Reproduce the lines of the entries below verbatim, starting at the line with "family: Rosaceae" and running through the end of the entries, both ends included.

----

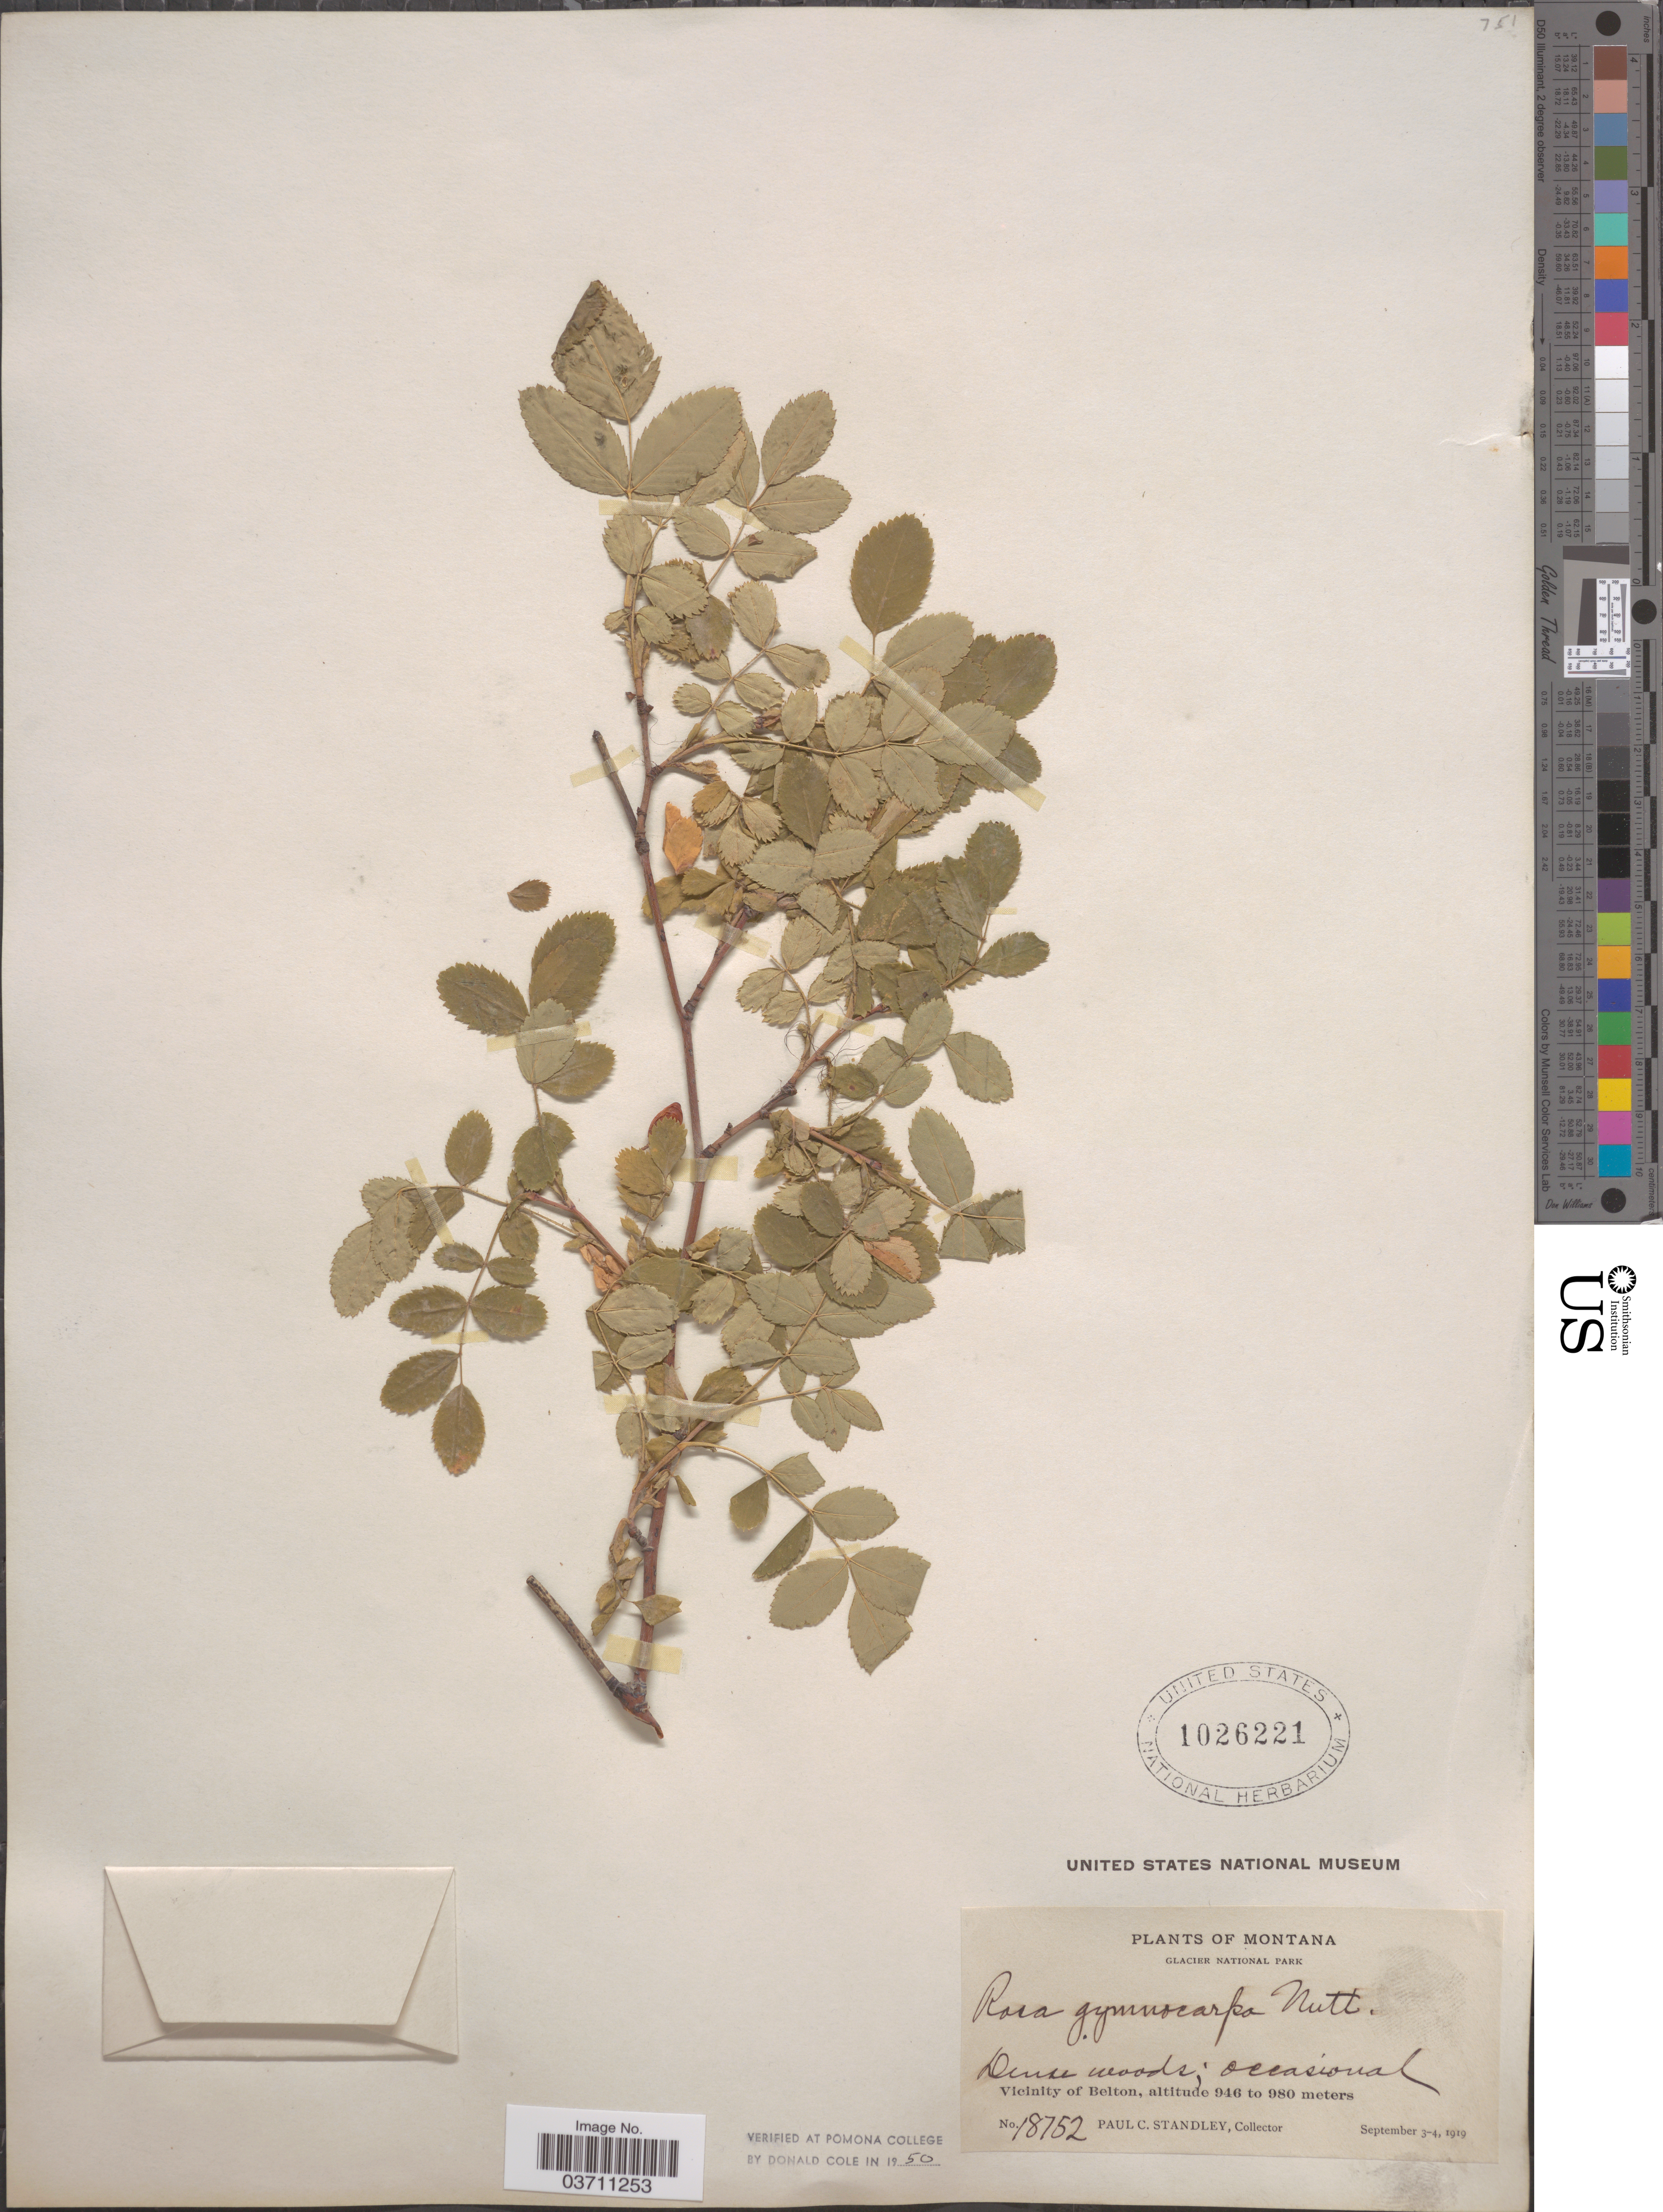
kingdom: Plantae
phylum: Tracheophyta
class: Magnoliopsida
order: Rosales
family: Rosaceae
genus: Rosa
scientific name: Rosa gymnocarpa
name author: Nutt.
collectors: P. C. Standley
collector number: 18752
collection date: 1919-09-03/1919-09-04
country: United States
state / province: Montana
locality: Glacier National Park. Vicinity of Belton.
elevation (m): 946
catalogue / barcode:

----

Output for this task -
family: Rosaceae
genus: Rosa
scientific name: Rosa gymnocarpa
name author: Nutt.
collectors: P. C. Standley
collector number: 18752
collection date: 1919-09-03/1919-09-04
country: United States
state / province: Montana
locality: Glacier National Park. Vicinity of Belton.
elevation (m): 946
catalogue / barcode:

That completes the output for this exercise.